Exercise requirements:
Only one span belongs in the answer: the line holding "Draw a box around" through the last line of the entries below, retyped exactly.

[Collected data entries]
-------

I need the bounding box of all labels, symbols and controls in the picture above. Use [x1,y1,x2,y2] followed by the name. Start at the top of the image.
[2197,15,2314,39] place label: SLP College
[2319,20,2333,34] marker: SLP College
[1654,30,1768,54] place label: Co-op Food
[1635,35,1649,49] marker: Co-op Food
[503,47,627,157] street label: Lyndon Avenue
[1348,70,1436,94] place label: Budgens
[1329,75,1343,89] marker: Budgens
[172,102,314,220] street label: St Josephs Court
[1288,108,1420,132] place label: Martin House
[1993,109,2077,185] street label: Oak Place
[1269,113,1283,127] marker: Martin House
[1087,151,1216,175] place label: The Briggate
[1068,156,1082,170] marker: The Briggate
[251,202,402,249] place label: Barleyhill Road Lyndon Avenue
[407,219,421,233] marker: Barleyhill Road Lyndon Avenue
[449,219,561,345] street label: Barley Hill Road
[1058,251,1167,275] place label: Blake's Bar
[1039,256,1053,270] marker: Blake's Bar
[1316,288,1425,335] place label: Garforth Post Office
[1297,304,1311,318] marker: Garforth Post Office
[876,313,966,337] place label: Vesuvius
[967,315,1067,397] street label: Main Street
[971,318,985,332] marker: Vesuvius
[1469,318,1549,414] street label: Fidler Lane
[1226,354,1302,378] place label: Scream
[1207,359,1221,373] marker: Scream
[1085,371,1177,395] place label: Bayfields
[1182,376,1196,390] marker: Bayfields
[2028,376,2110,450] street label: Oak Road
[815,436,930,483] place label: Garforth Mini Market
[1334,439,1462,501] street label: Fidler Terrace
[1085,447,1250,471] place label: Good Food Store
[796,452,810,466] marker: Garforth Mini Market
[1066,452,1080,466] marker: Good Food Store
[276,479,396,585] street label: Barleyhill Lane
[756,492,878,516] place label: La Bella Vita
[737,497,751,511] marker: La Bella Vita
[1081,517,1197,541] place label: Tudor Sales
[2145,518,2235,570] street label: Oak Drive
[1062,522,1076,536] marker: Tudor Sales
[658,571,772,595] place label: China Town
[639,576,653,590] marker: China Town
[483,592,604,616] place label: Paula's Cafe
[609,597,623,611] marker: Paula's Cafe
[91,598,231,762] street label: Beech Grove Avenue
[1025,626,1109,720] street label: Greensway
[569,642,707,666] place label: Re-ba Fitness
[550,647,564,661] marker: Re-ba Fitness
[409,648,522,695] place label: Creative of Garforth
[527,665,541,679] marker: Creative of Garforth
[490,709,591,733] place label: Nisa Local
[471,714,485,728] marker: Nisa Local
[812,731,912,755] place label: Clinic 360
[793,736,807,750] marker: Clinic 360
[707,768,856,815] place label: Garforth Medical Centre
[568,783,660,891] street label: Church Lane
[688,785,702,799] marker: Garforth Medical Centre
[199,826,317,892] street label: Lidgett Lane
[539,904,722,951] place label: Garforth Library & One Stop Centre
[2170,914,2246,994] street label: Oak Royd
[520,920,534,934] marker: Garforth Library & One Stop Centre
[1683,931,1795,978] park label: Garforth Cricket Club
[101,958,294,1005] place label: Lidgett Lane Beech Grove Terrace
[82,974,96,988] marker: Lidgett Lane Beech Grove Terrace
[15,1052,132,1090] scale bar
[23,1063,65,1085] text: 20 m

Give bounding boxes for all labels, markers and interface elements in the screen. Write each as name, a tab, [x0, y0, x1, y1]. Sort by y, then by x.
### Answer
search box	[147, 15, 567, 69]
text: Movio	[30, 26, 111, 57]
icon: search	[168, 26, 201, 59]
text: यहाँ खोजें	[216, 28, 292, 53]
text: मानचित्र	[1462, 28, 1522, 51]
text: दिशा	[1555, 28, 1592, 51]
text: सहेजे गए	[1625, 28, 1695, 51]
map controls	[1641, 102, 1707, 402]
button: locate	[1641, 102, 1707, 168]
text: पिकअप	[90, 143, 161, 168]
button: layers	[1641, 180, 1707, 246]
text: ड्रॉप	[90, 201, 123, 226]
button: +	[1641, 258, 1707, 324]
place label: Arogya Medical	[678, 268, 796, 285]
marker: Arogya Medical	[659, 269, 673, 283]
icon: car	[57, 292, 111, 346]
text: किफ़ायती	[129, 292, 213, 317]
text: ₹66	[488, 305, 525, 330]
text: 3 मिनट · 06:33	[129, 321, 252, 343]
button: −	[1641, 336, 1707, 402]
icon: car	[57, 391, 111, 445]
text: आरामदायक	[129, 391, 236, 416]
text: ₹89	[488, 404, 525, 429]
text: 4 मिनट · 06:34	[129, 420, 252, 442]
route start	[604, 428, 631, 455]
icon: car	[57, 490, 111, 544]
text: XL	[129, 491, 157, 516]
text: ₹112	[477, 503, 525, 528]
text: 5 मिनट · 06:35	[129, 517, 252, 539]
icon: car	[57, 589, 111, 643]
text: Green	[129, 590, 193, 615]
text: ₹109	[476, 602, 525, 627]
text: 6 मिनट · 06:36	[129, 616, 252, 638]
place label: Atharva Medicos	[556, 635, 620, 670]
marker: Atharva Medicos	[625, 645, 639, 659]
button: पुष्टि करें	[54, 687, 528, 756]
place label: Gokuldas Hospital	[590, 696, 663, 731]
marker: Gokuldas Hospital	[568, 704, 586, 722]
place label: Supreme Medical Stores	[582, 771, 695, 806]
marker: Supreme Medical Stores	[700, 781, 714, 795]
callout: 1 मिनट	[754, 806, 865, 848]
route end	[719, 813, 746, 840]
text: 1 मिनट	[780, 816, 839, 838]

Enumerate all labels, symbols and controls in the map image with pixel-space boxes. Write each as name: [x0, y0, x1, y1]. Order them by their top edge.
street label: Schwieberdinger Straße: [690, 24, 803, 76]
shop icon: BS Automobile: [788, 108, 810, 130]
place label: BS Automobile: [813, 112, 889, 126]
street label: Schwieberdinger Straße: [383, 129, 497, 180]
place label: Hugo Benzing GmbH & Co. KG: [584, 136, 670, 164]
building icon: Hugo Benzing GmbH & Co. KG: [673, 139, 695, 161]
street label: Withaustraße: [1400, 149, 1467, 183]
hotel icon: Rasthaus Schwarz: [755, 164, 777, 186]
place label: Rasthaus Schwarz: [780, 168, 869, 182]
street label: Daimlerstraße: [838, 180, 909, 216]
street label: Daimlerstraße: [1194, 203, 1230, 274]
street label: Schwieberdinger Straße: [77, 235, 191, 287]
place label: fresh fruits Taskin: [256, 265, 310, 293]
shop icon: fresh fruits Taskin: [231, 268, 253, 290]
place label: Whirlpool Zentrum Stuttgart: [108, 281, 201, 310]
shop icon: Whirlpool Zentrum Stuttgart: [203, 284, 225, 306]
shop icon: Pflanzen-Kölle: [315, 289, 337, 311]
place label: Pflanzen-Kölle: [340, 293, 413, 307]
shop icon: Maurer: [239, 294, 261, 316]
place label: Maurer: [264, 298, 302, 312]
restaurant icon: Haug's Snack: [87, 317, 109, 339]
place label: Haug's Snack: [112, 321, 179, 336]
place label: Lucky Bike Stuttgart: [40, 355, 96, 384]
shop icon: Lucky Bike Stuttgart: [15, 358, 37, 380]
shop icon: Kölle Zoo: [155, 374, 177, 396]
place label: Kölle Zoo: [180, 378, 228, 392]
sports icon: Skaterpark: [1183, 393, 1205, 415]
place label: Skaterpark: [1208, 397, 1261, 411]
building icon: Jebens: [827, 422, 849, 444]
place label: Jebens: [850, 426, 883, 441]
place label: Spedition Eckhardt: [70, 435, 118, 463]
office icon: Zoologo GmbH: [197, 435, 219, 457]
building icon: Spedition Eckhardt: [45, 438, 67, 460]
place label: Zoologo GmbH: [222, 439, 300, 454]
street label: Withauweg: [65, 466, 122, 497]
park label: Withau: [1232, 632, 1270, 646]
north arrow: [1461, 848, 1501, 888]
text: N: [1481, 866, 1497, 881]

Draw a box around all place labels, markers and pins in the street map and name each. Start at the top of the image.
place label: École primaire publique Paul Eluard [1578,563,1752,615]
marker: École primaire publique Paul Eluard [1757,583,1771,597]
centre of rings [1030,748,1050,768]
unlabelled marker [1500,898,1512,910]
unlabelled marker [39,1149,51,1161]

-------

Reply:
Draw a box around all place labels, markers and pins in the street map and name each. Start at the top of the image.
place label: École primaire publique Paul Eluard [1578,563,1752,615]
marker: École primaire publique Paul Eluard [1757,583,1771,597]
centre of rings [1030,748,1050,768]
unlabelled marker [1500,898,1512,910]
unlabelled marker [39,1149,51,1161]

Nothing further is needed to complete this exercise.